> Task prompt: Exactly reproduce the line containing "management service.. |" together with every line after it, through the end of the entries, and give nothing more.

> Collected data entries:
- Opening Delimiter -

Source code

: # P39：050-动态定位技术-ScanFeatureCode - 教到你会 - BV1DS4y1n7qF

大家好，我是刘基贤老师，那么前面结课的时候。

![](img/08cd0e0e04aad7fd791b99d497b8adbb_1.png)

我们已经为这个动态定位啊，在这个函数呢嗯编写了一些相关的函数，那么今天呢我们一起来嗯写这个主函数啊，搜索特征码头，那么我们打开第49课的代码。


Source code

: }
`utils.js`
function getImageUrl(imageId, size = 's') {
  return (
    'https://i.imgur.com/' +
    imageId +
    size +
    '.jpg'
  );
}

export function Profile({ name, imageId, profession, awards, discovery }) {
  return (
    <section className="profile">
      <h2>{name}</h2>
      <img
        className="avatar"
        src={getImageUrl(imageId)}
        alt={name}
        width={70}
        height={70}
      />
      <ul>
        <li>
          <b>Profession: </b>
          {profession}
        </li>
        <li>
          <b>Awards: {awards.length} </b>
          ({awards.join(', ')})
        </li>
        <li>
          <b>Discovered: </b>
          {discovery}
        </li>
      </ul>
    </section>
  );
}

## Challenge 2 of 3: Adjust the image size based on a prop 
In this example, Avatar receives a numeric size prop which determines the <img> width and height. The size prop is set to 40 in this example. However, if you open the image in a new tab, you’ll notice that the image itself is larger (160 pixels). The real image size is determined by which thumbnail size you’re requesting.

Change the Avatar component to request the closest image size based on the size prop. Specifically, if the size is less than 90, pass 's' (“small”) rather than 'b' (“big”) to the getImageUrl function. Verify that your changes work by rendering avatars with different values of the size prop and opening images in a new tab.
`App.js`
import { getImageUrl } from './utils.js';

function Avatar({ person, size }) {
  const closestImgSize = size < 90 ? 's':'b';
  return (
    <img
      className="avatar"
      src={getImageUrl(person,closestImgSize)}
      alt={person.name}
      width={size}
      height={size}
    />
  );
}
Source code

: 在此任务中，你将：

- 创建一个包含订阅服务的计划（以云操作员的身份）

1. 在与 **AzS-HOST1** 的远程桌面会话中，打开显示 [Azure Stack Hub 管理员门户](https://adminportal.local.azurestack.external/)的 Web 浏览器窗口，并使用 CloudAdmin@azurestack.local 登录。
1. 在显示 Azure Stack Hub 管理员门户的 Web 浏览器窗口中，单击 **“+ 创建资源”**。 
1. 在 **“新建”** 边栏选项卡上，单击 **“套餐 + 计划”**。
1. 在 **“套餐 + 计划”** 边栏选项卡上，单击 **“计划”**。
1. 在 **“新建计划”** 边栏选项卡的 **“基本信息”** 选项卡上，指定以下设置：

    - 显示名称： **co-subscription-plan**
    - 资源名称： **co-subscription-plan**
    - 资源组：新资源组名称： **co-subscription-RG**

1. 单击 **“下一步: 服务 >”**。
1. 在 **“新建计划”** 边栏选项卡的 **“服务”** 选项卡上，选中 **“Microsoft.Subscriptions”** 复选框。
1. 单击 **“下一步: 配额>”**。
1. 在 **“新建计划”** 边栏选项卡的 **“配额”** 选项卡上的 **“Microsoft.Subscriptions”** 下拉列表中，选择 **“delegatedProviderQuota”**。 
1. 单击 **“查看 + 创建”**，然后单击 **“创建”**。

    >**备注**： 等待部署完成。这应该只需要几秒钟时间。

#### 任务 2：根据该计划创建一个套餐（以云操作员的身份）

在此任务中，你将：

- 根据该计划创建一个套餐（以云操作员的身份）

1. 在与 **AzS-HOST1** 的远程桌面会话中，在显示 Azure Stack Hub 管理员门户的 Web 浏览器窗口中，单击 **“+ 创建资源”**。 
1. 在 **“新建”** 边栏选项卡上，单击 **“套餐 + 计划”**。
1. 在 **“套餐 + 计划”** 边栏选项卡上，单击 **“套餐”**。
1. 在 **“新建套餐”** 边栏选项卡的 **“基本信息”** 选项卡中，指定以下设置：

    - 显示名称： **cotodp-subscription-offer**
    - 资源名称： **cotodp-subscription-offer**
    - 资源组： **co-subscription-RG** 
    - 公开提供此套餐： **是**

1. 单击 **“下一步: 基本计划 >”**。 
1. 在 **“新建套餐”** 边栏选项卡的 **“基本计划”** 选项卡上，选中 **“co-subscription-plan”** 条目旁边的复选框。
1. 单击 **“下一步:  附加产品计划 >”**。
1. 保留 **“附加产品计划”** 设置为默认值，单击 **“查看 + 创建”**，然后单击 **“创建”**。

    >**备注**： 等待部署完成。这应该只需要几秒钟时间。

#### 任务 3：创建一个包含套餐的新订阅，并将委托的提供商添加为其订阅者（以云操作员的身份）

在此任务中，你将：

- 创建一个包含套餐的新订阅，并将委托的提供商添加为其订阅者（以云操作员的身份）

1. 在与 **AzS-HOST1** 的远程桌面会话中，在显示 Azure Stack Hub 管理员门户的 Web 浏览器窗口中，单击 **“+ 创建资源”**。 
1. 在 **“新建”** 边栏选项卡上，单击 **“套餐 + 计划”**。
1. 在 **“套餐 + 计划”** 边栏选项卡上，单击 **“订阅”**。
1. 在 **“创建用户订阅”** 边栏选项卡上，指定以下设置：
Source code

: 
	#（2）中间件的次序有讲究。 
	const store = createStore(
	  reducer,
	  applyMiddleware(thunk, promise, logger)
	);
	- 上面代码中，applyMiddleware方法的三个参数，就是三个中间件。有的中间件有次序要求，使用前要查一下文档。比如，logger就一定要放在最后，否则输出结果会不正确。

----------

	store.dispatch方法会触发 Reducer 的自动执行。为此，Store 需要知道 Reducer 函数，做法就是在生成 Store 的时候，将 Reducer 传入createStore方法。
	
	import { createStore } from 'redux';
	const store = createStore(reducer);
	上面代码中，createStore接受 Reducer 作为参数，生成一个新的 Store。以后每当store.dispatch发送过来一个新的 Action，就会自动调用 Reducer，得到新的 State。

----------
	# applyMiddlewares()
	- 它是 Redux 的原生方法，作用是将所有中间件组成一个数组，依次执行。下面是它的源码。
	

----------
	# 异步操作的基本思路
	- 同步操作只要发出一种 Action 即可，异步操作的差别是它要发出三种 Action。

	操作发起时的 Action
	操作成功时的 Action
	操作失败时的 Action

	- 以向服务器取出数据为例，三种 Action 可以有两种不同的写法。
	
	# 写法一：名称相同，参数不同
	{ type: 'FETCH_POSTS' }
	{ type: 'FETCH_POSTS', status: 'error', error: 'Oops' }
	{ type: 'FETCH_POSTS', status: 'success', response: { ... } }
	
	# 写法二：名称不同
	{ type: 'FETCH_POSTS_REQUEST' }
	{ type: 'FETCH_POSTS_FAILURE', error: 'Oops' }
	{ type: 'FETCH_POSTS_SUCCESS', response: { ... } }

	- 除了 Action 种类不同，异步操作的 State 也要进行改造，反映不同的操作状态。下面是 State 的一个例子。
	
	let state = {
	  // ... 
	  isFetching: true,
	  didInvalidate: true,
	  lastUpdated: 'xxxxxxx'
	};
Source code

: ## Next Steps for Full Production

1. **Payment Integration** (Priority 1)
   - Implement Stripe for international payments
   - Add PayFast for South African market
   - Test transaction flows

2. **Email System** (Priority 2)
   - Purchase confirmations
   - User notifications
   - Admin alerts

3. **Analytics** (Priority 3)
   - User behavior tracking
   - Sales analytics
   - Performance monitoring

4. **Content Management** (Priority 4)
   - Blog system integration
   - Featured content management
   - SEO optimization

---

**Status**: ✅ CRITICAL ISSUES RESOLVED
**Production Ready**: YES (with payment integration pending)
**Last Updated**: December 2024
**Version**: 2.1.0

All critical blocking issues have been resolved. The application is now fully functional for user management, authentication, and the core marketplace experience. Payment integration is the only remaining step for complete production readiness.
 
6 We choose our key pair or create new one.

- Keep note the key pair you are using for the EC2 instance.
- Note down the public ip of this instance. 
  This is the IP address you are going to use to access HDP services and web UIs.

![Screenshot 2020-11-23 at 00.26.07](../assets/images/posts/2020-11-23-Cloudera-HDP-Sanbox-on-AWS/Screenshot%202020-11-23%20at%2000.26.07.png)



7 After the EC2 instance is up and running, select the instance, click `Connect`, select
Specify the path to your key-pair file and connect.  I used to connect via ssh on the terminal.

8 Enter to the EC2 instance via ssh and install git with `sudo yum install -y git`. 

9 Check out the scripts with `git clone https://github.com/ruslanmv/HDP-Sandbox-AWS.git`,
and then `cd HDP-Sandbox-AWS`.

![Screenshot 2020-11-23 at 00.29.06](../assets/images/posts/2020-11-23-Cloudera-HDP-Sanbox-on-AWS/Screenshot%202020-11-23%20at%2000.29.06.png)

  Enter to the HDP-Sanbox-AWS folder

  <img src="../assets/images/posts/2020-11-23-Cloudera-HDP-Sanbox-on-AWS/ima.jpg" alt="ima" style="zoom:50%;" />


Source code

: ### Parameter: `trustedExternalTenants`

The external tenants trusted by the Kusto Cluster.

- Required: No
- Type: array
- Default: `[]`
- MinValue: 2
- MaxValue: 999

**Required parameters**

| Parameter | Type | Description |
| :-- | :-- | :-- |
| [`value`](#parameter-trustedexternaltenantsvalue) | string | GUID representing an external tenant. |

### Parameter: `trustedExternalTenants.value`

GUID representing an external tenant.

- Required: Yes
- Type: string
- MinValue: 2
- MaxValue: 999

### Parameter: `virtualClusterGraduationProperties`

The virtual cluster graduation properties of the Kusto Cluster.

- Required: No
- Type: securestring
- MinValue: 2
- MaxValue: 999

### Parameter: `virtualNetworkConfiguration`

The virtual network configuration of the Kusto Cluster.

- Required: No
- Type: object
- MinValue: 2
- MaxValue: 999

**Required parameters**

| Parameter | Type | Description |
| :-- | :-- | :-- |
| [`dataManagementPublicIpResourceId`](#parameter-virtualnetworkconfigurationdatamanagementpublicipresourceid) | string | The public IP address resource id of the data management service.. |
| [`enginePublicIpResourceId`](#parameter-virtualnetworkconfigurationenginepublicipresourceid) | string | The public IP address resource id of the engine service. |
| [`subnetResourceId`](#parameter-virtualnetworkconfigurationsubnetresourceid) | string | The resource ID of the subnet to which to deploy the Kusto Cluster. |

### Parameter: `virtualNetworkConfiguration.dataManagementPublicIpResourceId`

- Closing Delimiter -

> Problem solution:
| [`dataManagementPublicIpResourceId`](#parameter-virtualnetworkconfigurationdatamanagementpublicipresourceid) | string | The public IP address resource id of the data management service.. |
| [`enginePublicIpResourceId`](#parameter-virtualnetworkconfigurationenginepublicipresourceid) | string | The public IP address resource id of the engine service. |
| [`subnetResourceId`](#parameter-virtualnetworkconfigurationsubnetresourceid) | string | The resource ID of the subnet to which to deploy the Kusto Cluster. |

### Parameter: `virtualNetworkConfiguration.dataManagementPublicIpResourceId`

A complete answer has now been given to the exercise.